Initializing NUTS using adapt_diag...
Multiprocess sampling (4 chains in 4 jobs)
NUTS: [mu, kappa, beta]
Sampling 4 chains: 100%|██████████| 6000/6000 [00:14<00:00, 413.94draws/s]
The chain contains only diverging samples. The model is probably misspecified.
The chain contains only diverging samples. The model is probably misspecified.
The chain contains only diverging samples. The model is probably misspecified.
The chain contains only diverging samples. The model is probably misspecified.
The acceptance probability does not match the target. It is 0.7267639544474495, but should be close to 0.85. Try to increase the number of tuning steps.
The gelman-rubin statistic is larger than 1.4 for some parameters. The sampler did not converge.
The estimated number of effective samples is smaller than 200 for some parameters.

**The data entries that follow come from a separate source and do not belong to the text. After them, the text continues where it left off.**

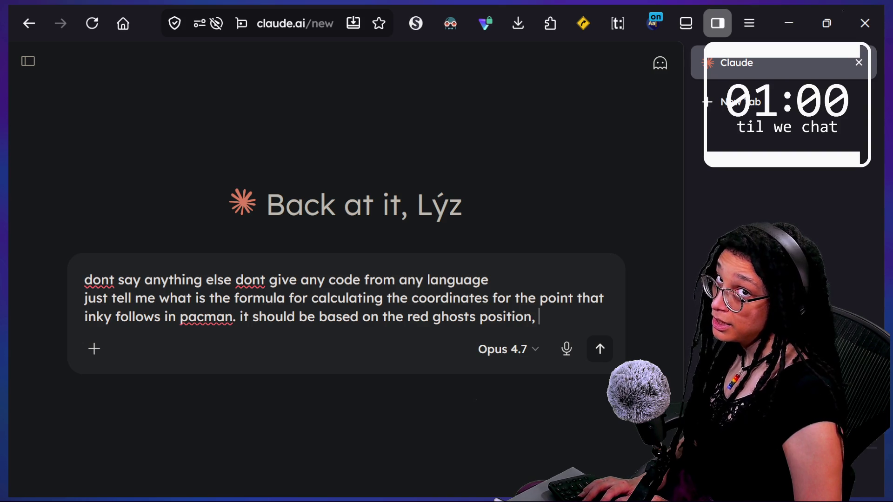
pyautogui.write(' and')
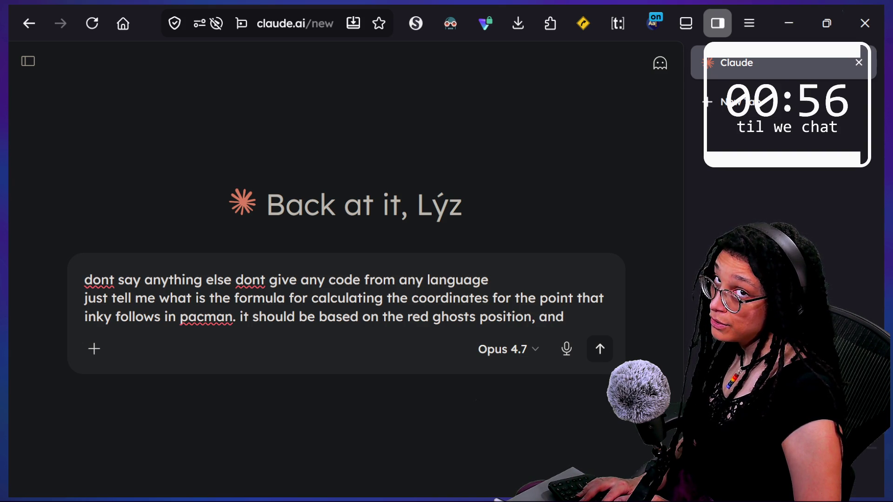
pyautogui.write(' pac')
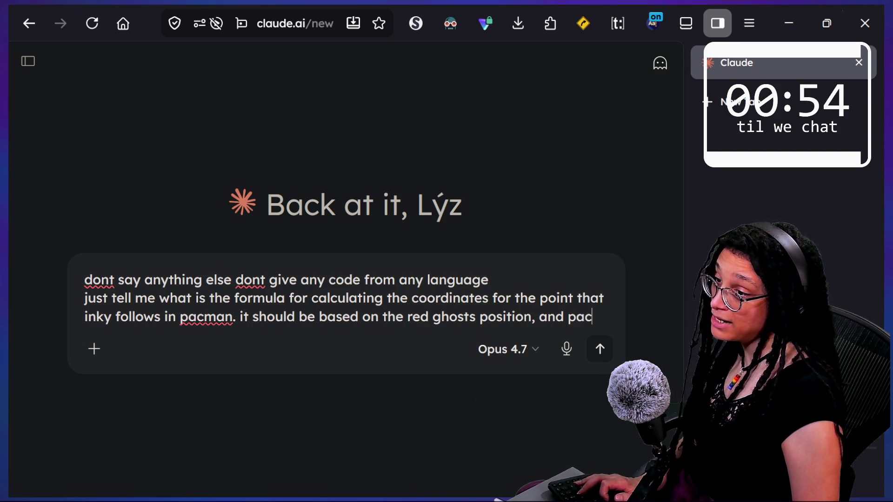
pyautogui.write("man's posit")
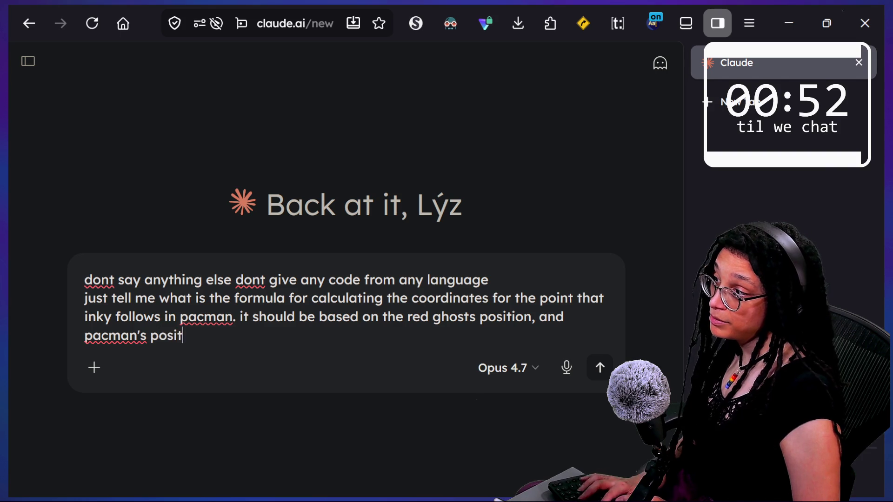
pyautogui.write('ion offset')
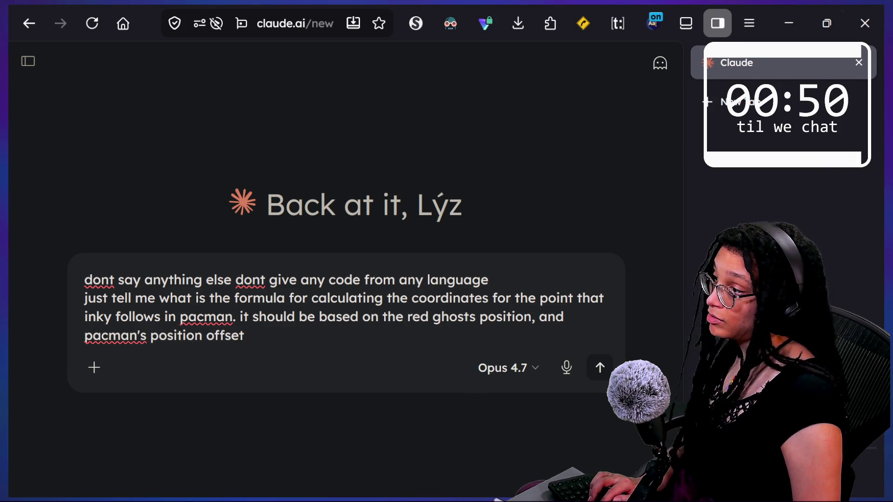
pyautogui.write(' ront a bit')
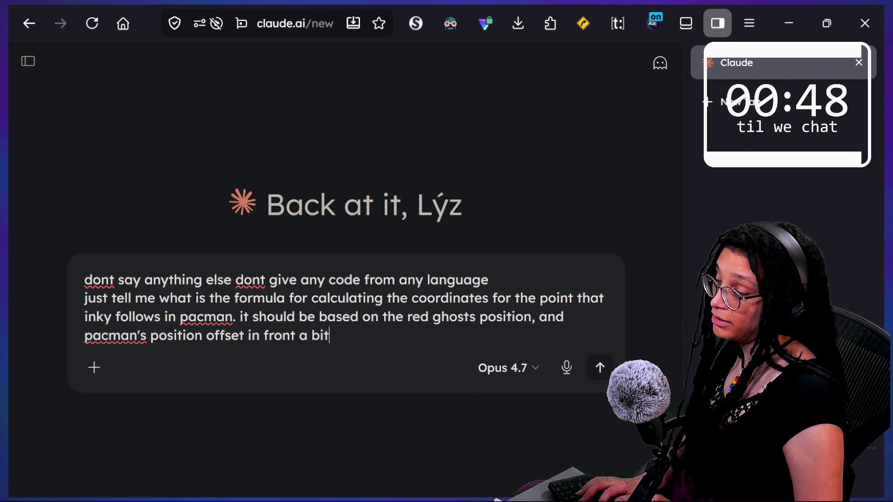
pyautogui.write(',')
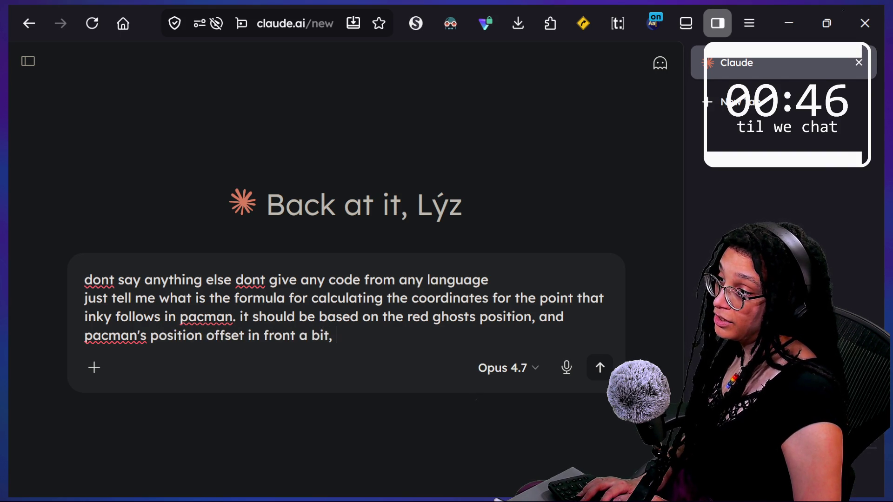
pyautogui.press('BackSpace')
pyautogui.press('BackSpace')
pyautogui.write('t vector')
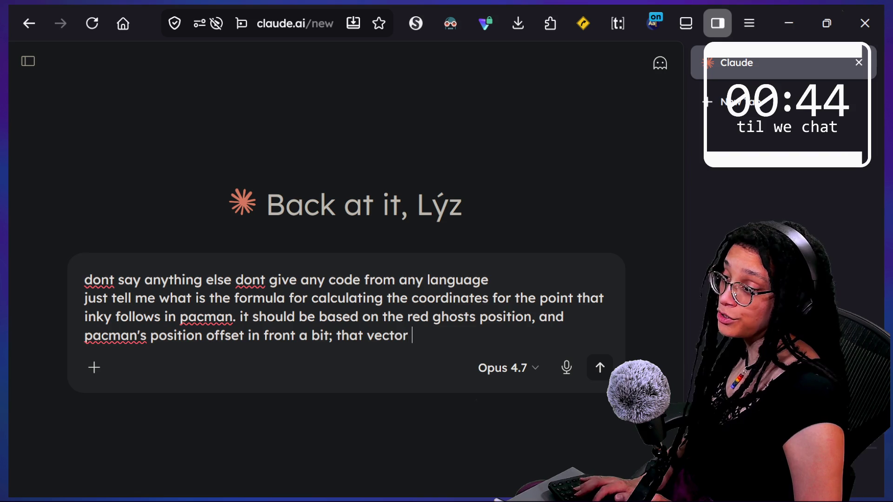
pyautogui.write('nded out')
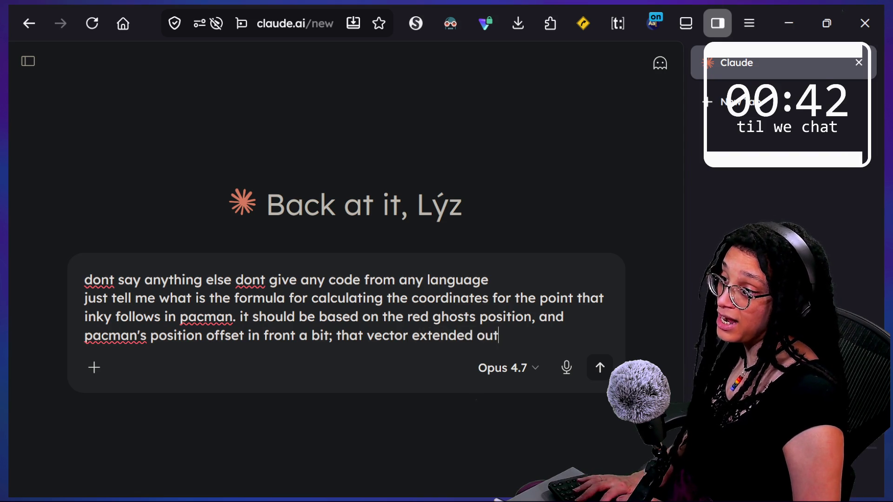
pyautogui.write(' like double ')
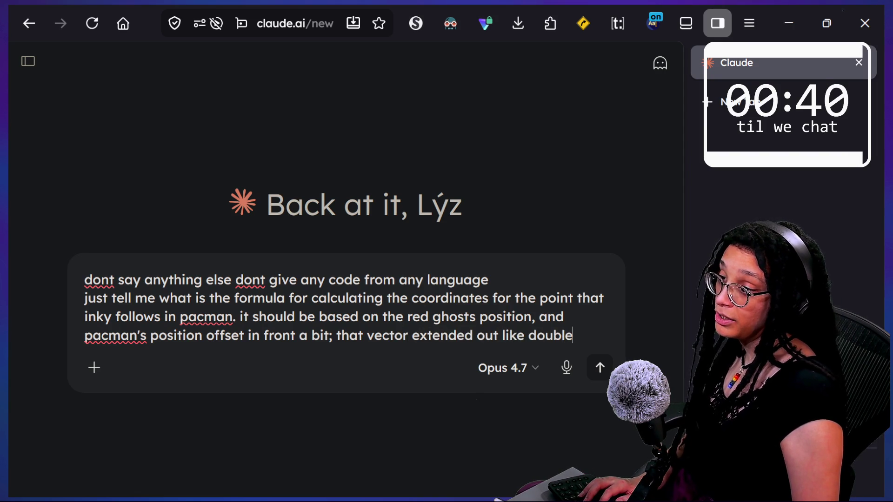
pyautogui.write('---that point is ')
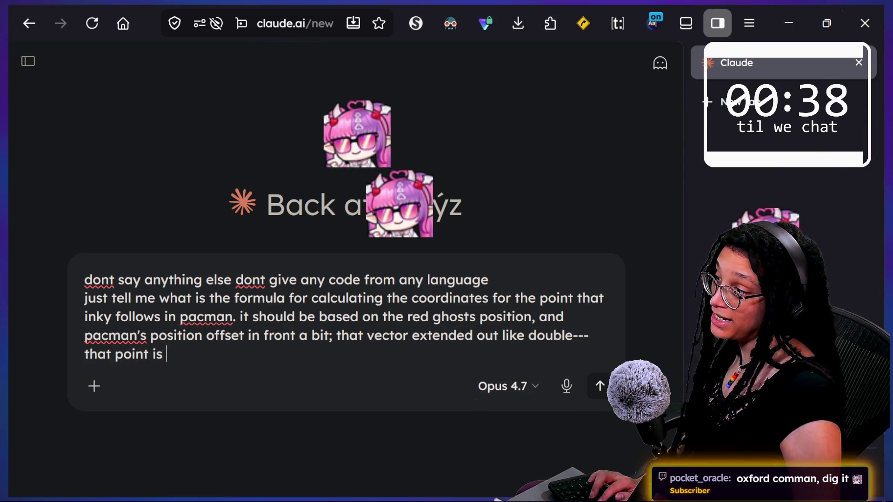
pyautogui.write('the coordinate.')
# Add 'JUST GIVE THE FORMULA. use the internet to look up more' and send the question
pyautogui.press('shift+Return')
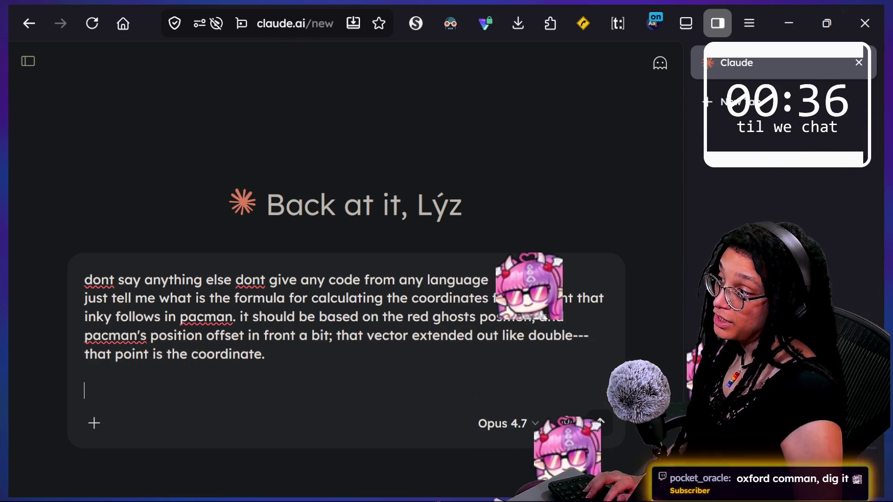
pyautogui.write('JUST GIE THE')
pyautogui.press('BackSpace')
pyautogui.press('BackSpace')
pyautogui.press('BackSpace')
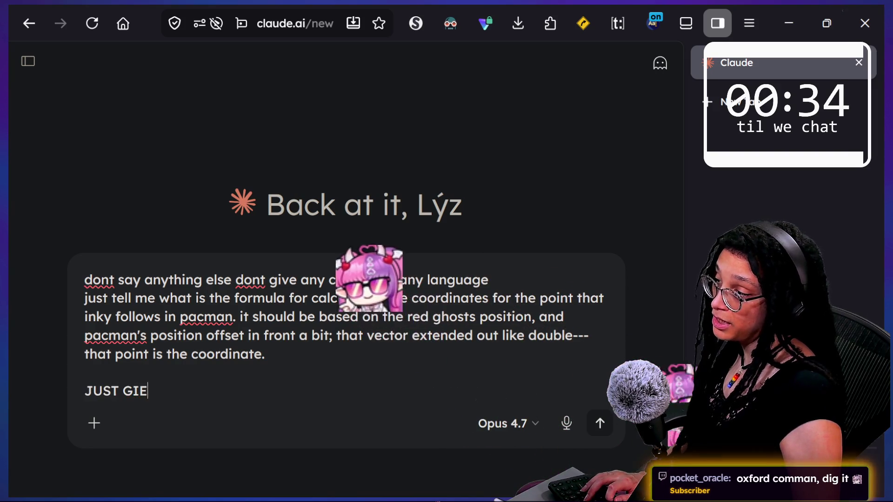
pyautogui.press('BackSpace')
pyautogui.write('VE THE FORMULA>')
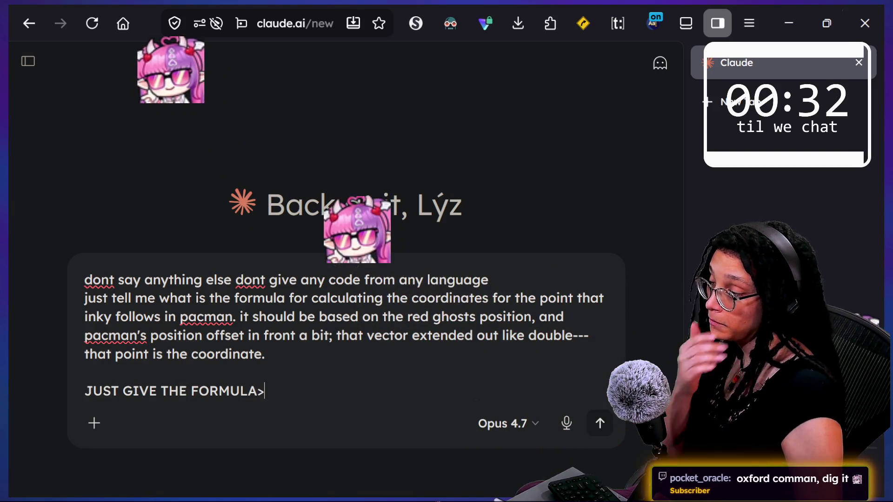
pyautogui.press('BackSpace')
pyautogui.write('. ')
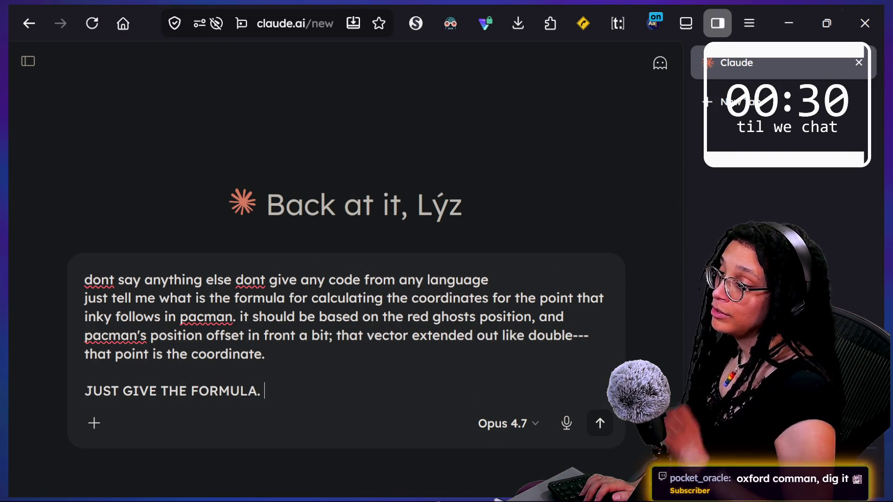
pyautogui.write('use the internet to look up ')
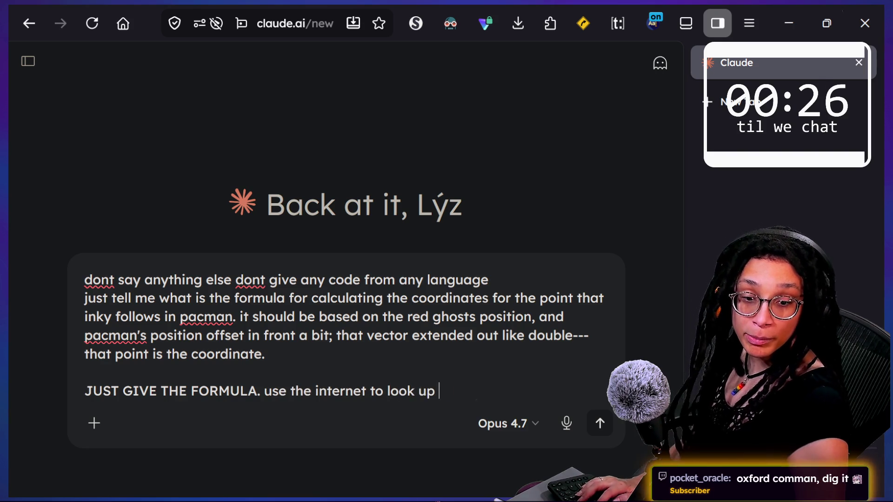
pyautogui.write('more')
pyautogui.press('Return')
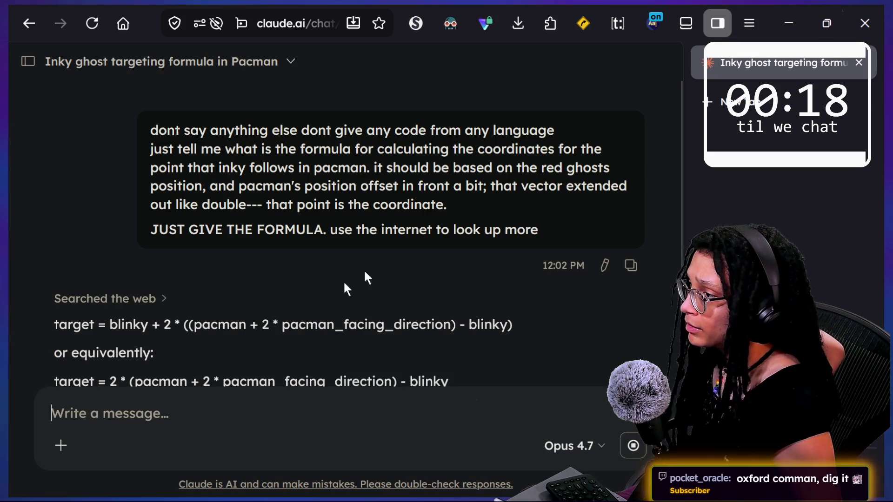
# Read Claude's reply, marking the equivalent formula target = 2 * (pacman + 2 * pacman_facing_direction) - blinky
pyautogui.scroll(-2, 263, 285)
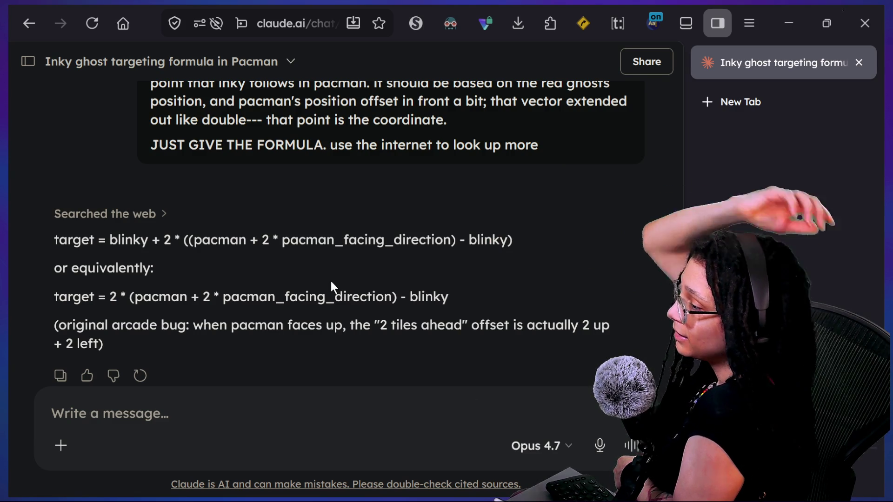
pyautogui.moveTo(340, 297)
pyautogui.mouseDown()
pyautogui.moveTo(268, 323)
pyautogui.moveTo(158, 298)
pyautogui.moveTo(372, 298)
pyautogui.mouseUp()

The traceplot is (predictably) a mess.

Am I missing something wrt the correct use of transform.ordered? Based on the number of divergences, is label-switching even my main concern here? On the odd sampling run, switching doesn’t occur but I still end up with many divergences. In those cases, the samples still seem reasonable, and the posteriors for component parameters (and component weights) allow me to adequately cluster my stimuli. Obviously, I’m leery of using these clusters, and I’d like to see much prettier convergence.

Any advice would be greatly appreciated!

Attaching the data used to clarify why I said the samples aren’t too bad:

The posterior weights indicate only 2 significant components, and the posterior means would be in the right place if they weren’t swapped.